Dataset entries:
*** Block opens ***
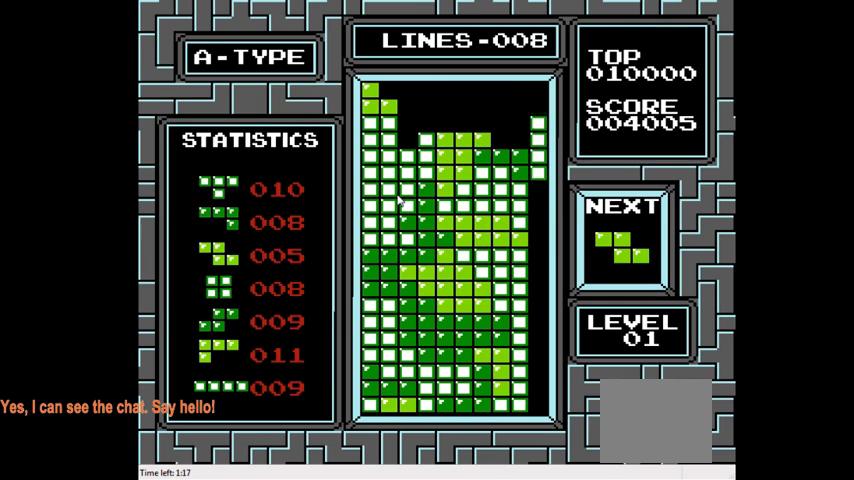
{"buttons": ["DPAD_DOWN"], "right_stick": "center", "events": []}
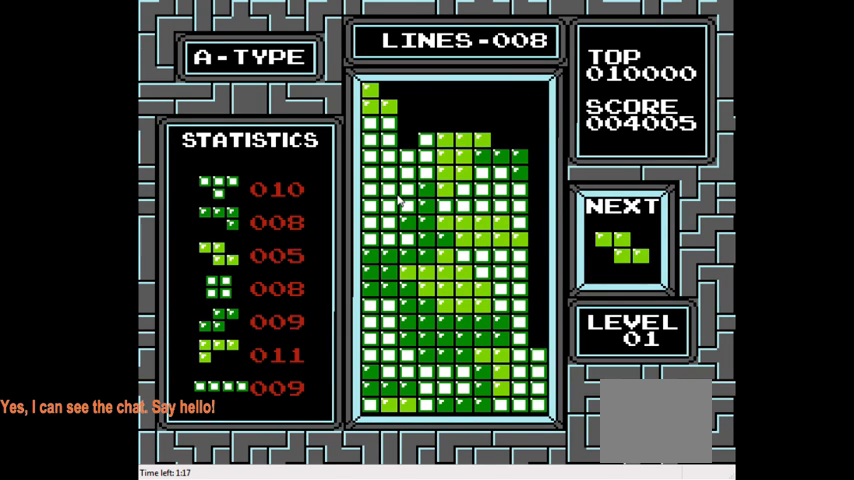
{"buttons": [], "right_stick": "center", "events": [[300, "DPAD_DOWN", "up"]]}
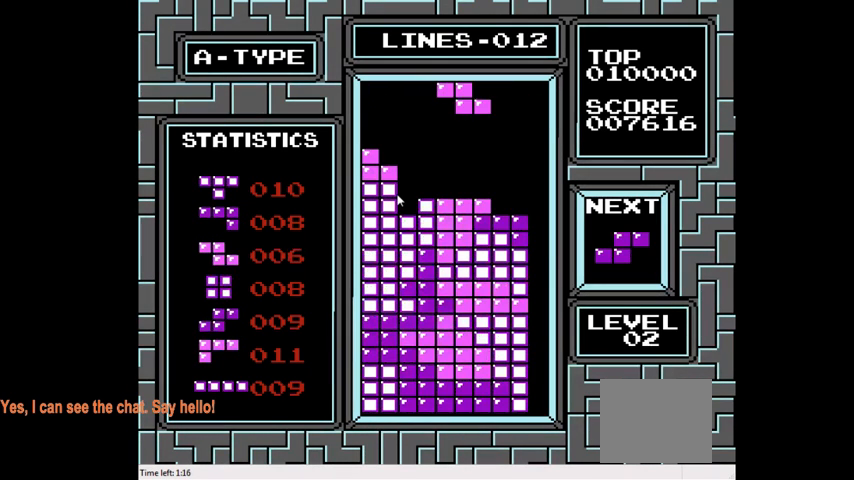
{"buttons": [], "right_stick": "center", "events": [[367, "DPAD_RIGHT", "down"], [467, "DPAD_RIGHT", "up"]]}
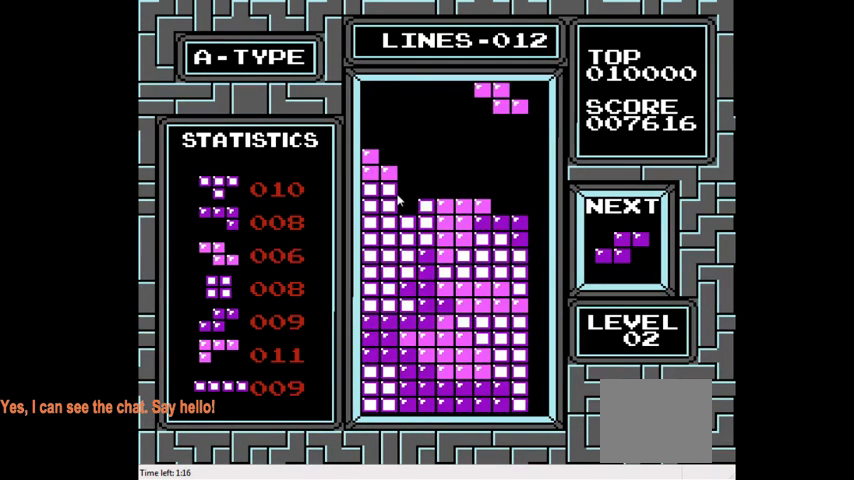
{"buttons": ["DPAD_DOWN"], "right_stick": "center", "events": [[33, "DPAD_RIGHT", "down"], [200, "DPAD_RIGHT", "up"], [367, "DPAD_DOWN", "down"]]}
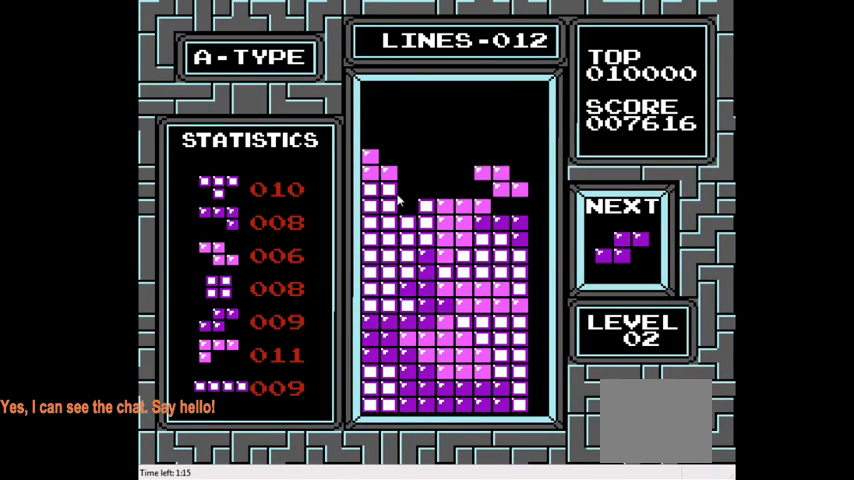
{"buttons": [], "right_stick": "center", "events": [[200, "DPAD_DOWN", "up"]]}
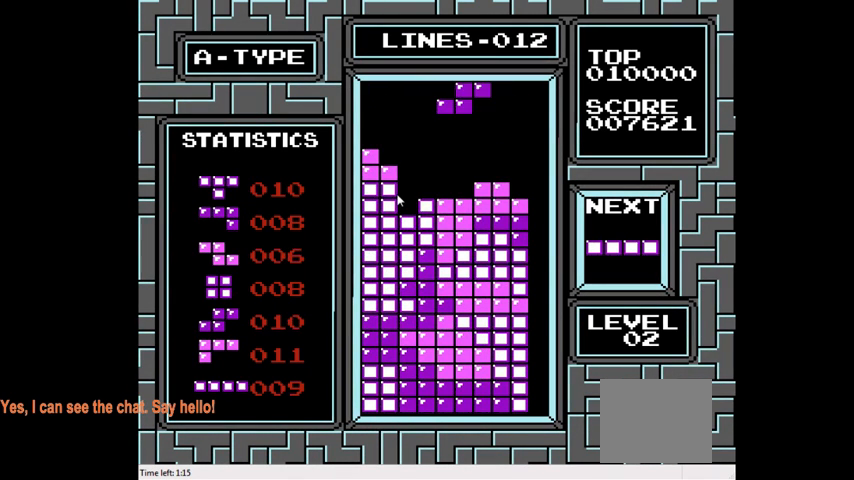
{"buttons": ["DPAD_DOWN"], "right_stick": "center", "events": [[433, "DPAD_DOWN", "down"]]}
*** Block closes ***
* _Your instructions_
Reproduce each line above precisely, with no pictures.

* _Answer space_
{"buttons": ["DPAD_DOWN"], "right_stick": "center", "events": []}
{"buttons": [], "right_stick": "center", "events": [[300, "DPAD_DOWN", "up"]]}
{"buttons": [], "right_stick": "center", "events": [[367, "DPAD_RIGHT", "down"], [467, "DPAD_RIGHT", "up"]]}
{"buttons": ["DPAD_DOWN"], "right_stick": "center", "events": [[33, "DPAD_RIGHT", "down"], [200, "DPAD_RIGHT", "up"], [367, "DPAD_DOWN", "down"]]}
{"buttons": [], "right_stick": "center", "events": [[200, "DPAD_DOWN", "up"]]}
{"buttons": ["DPAD_DOWN"], "right_stick": "center", "events": [[433, "DPAD_DOWN", "down"]]}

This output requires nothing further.